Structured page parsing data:
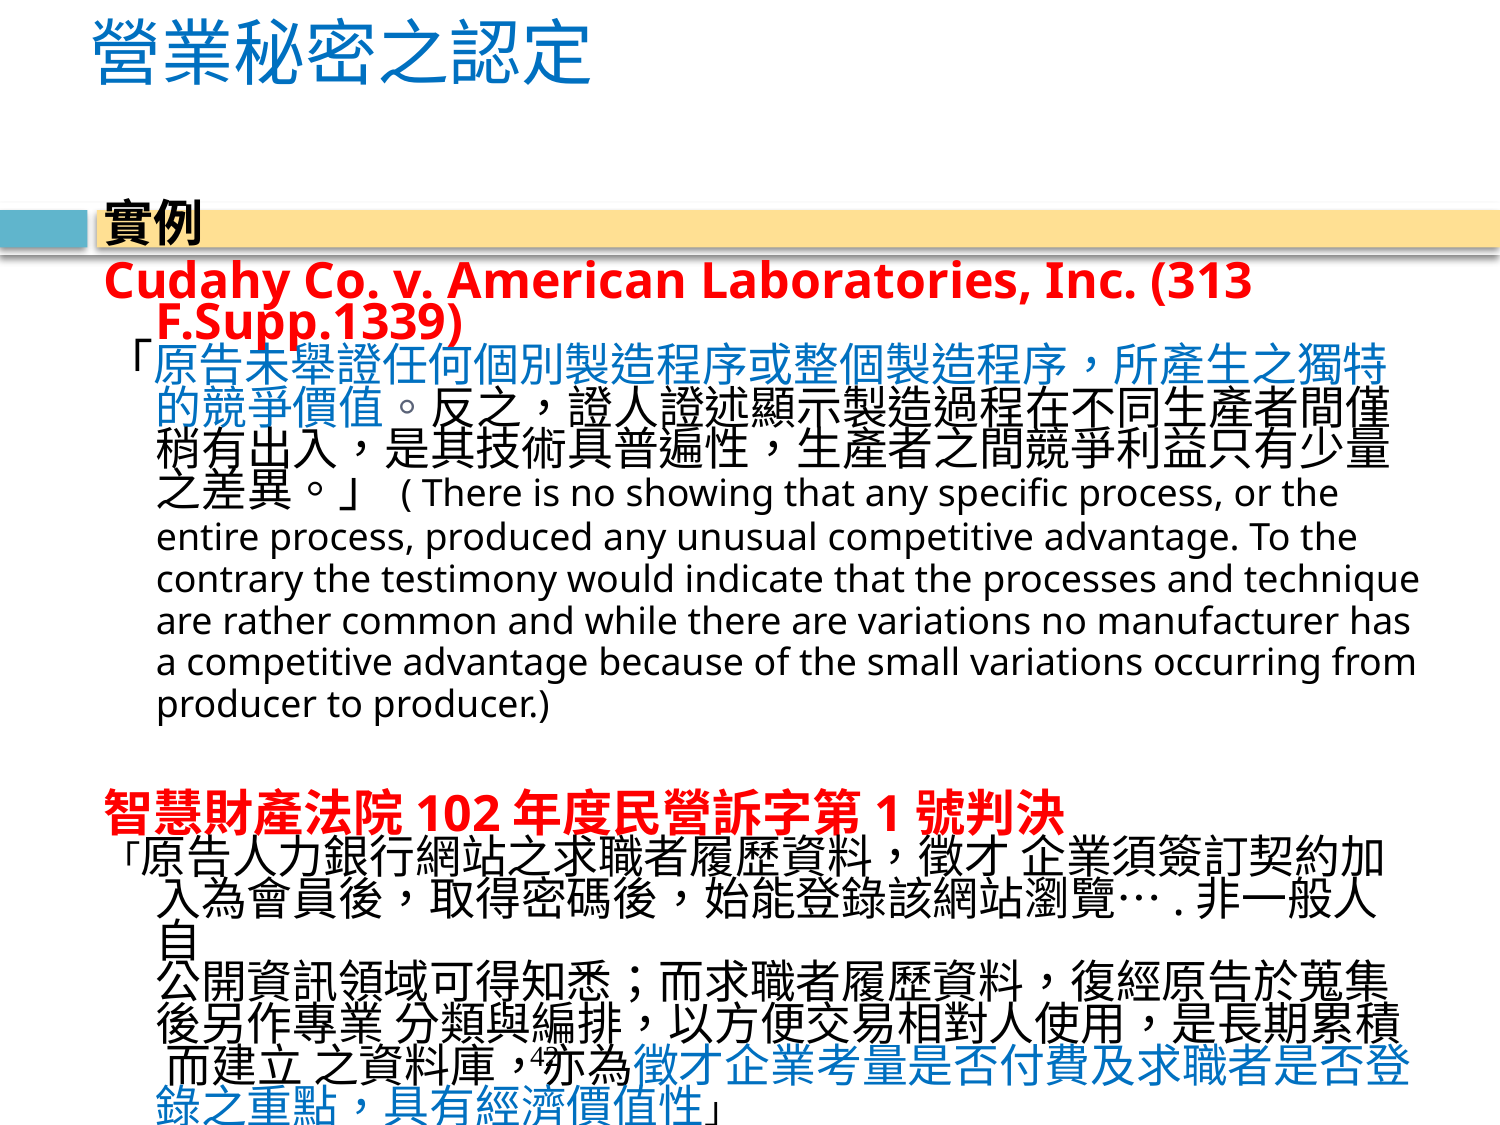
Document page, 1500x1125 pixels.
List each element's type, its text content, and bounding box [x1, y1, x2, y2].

list 實例 Cudahy Co. v. American Laboratories, Inc. (313 F.Supp.1339) 「原告未舉證任何個別製造程序或整個製造程序，所產生之獨特的競爭價值。反之，證人證述顯示製造過程在不同生產者間僅稍有出入，是其技術具普遍性，生產者之間競爭利益只有少量之差異。」( There is no showing that any specific process, or the entire process, produced any unusual competitive advantage. To the contrary the testimony would indicate that the processes and technique are rather common and while there are variations no manufacturer has a competitive advantage because of the small variations occurring from producer to producer.) 智慧財產法院102年度民營訴字第1號判決 「原告人力銀行網站之求職者履歷資料，徵才 企業須簽訂契約加 入為會員後，取得密碼後，始能登錄該網站瀏覽….非一般人自 公開資訊領域可得知悉；而求職者履歷資料，復經原告於蒐集 後另作專業 分類與編排，以方便交易相對人使用，是長期累積 而建立 之資料庫，亦為徵才企業考量是否付費及求職者是否登 錄之重點，具有經濟價值性」 [88, 184, 1439, 1125]
footer 42 [99, 1024, 990, 1085]
title 營業秘密之認定 [75, 0, 1425, 102]
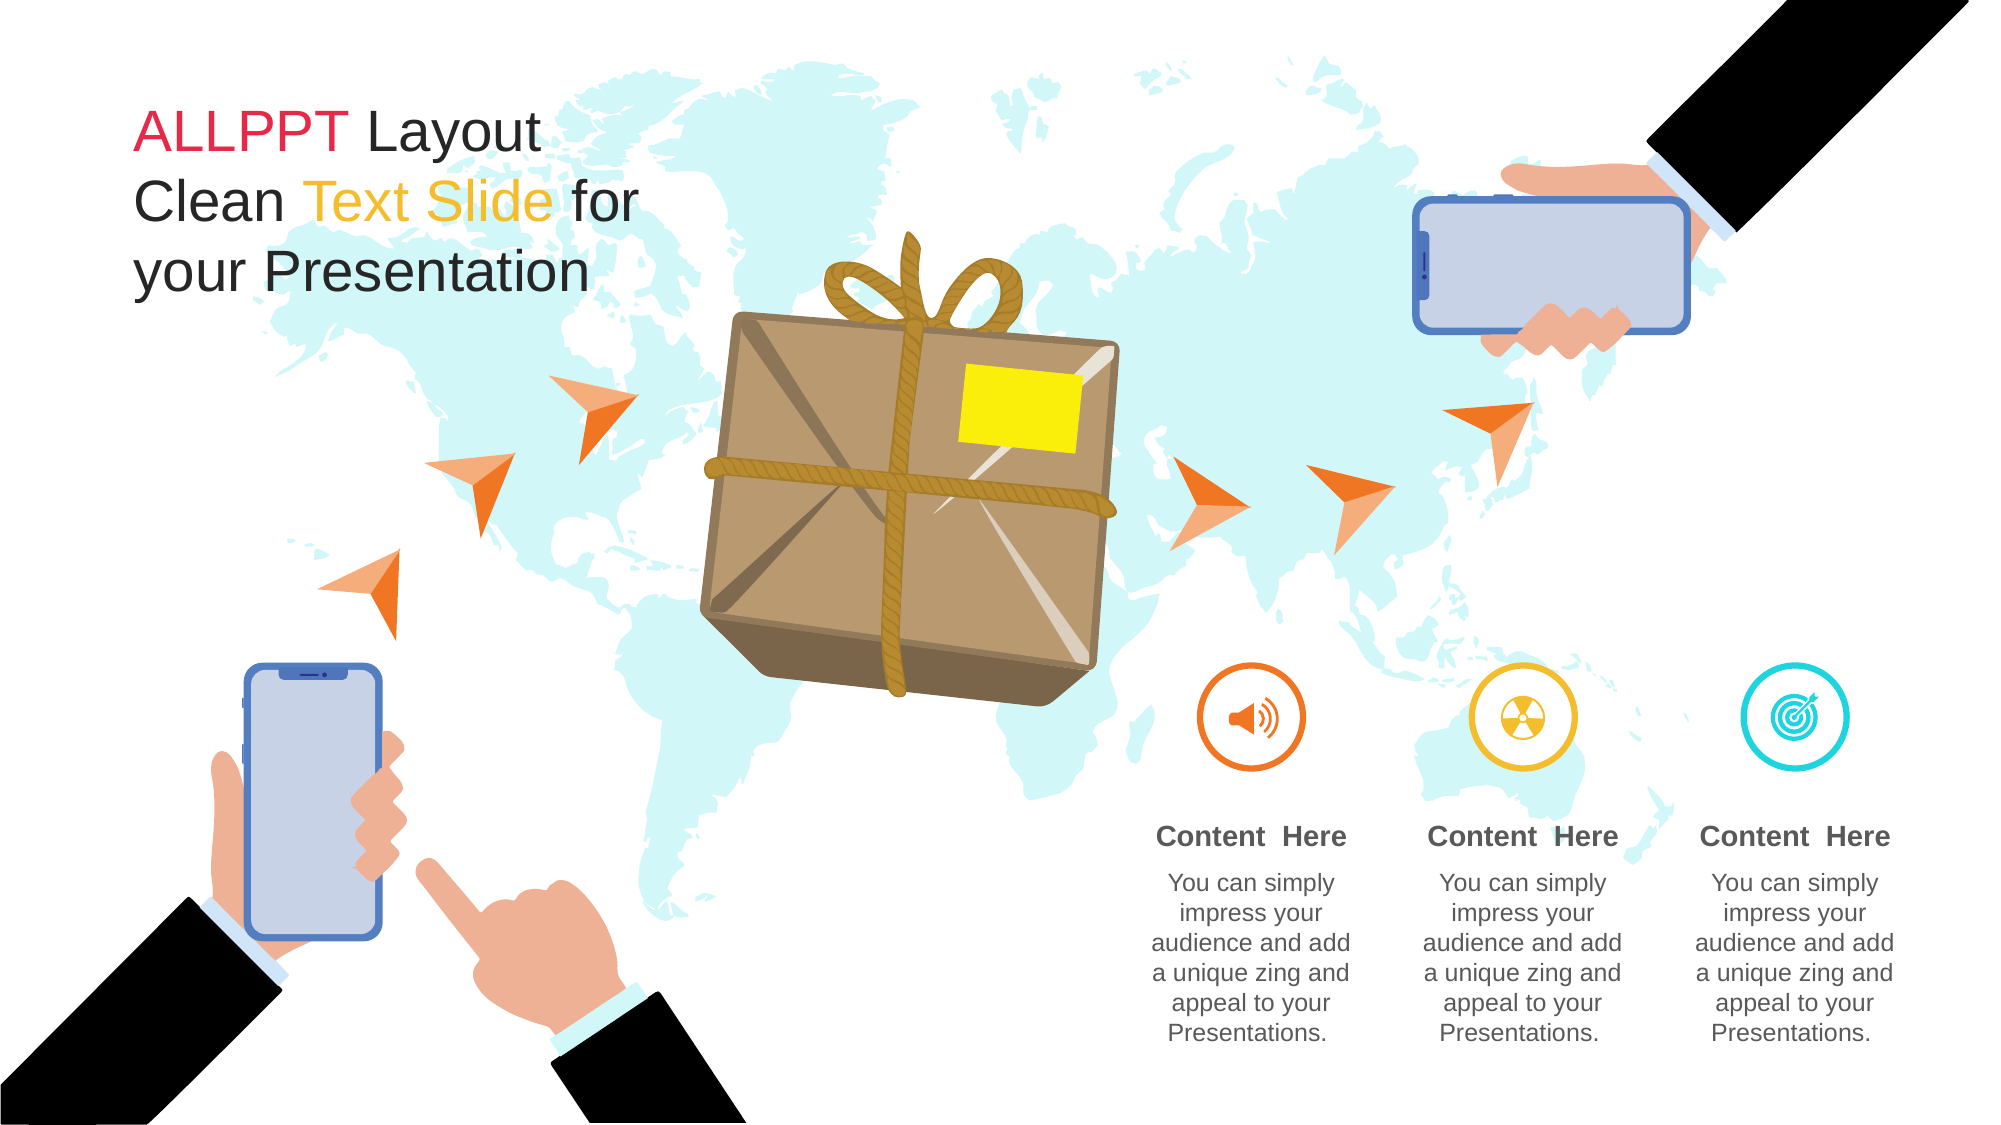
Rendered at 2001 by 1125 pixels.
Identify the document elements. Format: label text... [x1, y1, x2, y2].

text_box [1412, 0, 1969, 360]
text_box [1404, 810, 1643, 1057]
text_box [1195, 320, 1500, 586]
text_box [349, 384, 642, 635]
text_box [699, 231, 1120, 707]
text_box [1769, 689, 1822, 743]
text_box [1676, 810, 1915, 1057]
text_box [1742, 664, 1848, 770]
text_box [1132, 810, 1371, 1057]
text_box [0, 662, 729, 1125]
text_box ALLPPT Layout Clean Text Slide for your Presentation [118, 85, 252, 310]
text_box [252, 55, 1727, 921]
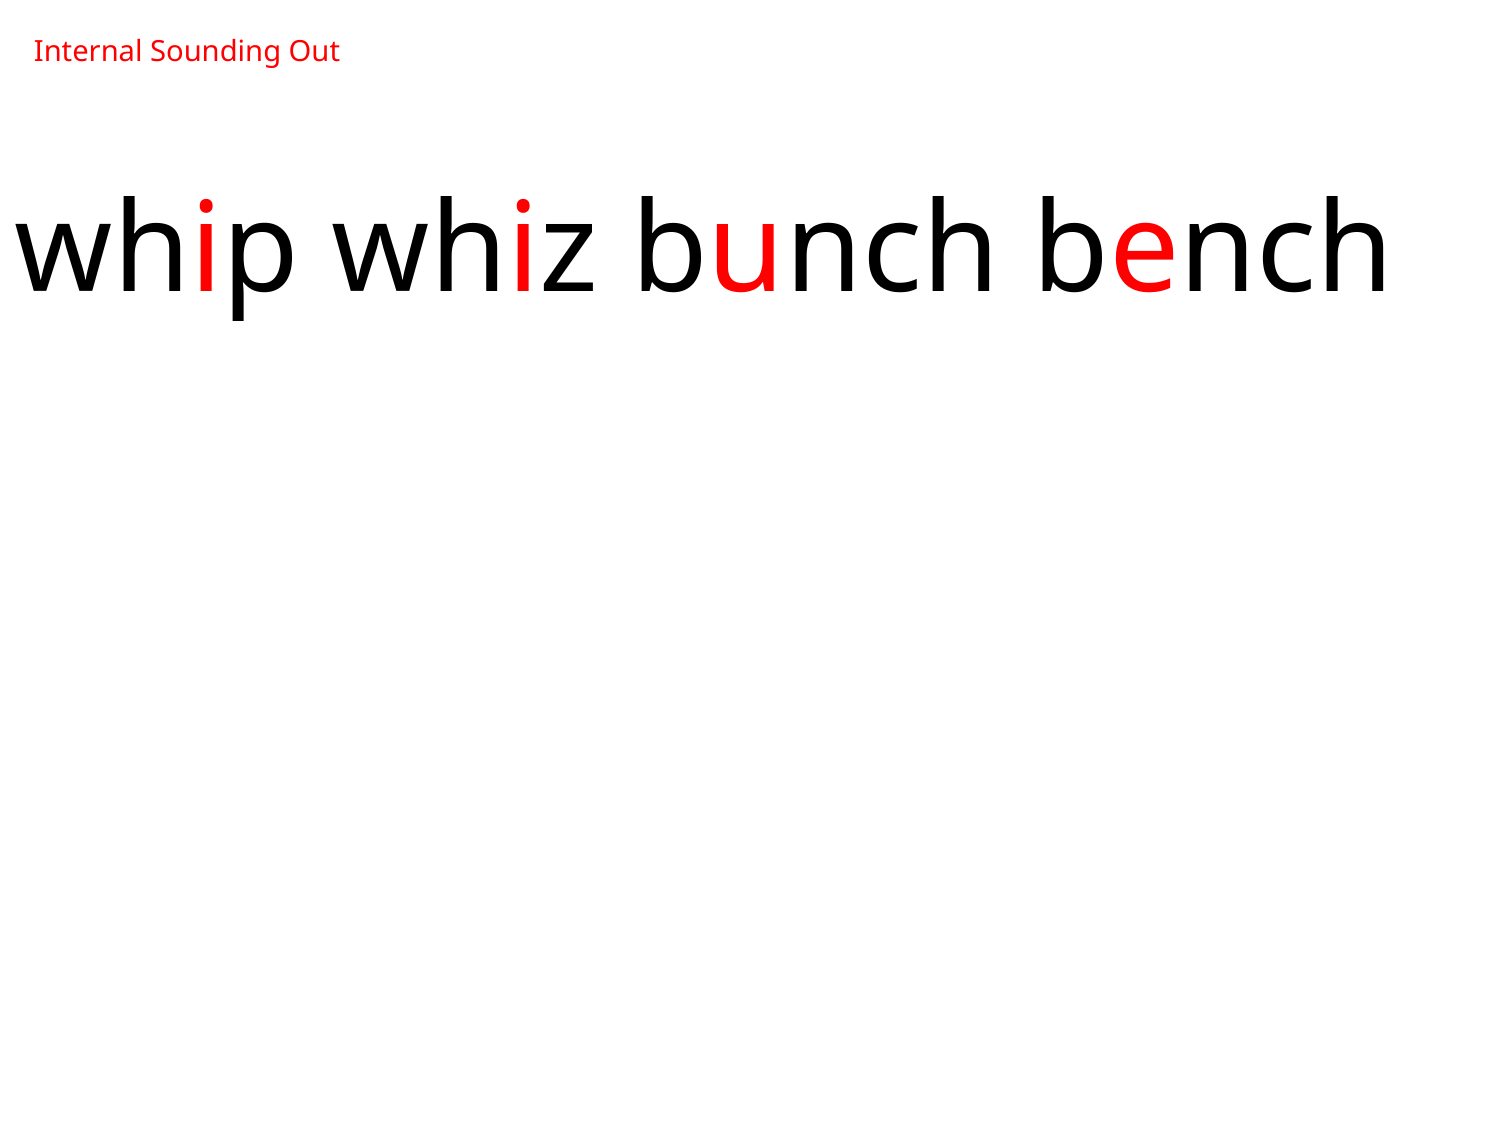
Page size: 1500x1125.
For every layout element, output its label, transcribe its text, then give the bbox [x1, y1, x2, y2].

text_box whip whiz bunch bench [0, 158, 1500, 474]
text_box Internal Sounding Out [19, 25, 447, 76]
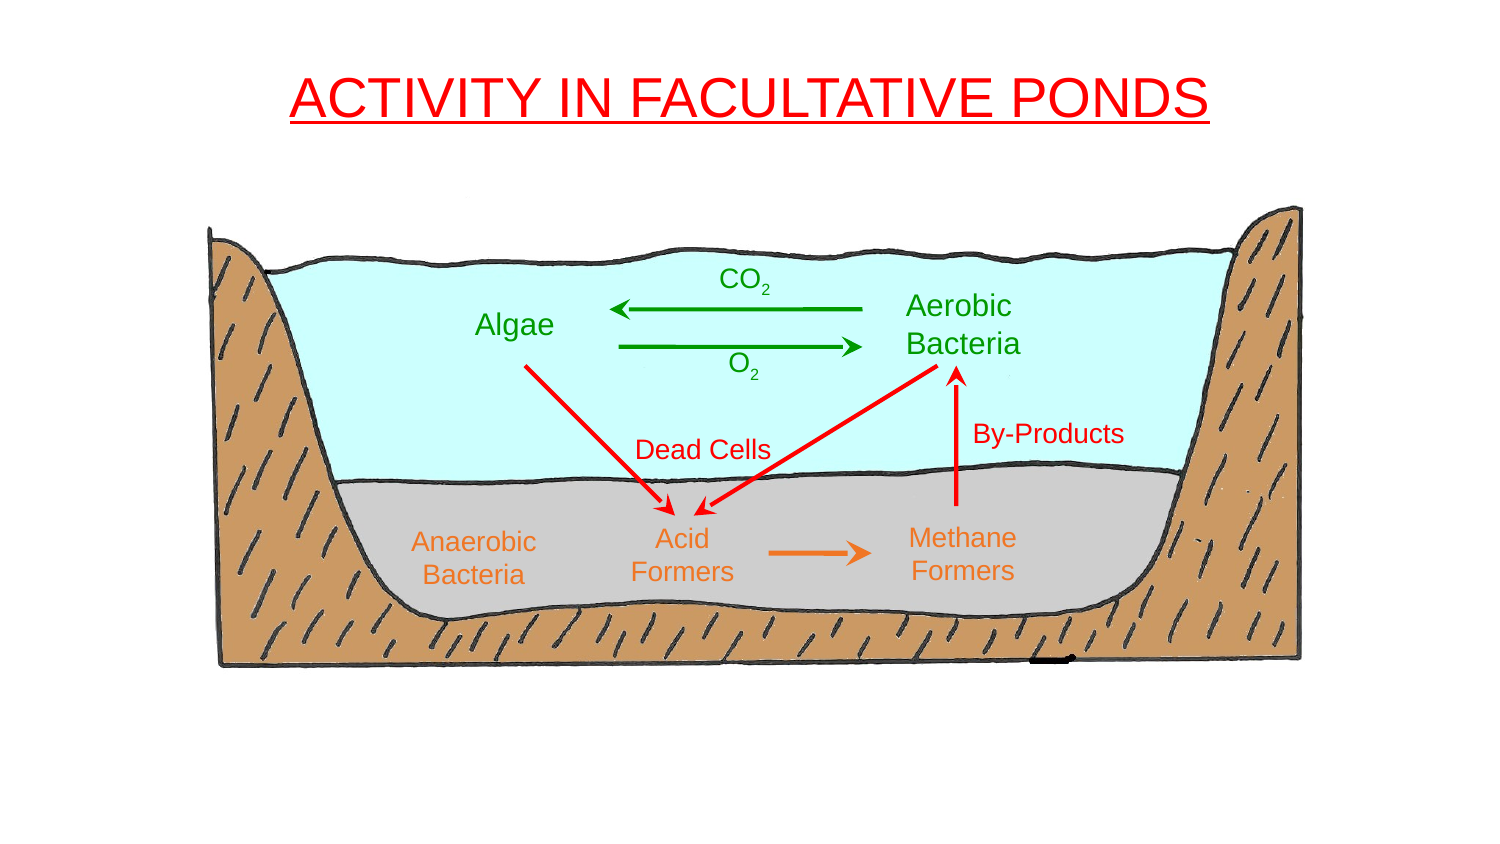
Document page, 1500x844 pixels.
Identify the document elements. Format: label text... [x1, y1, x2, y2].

● **Work instructions**: Copy out, in full, each line above that has the word "pixels" in it.

● **Solved exercise**:
Document page, 1500x1125 pixels.
Rendered at 2001 by 1125 pixels.
Document page, 1500x844 pixels.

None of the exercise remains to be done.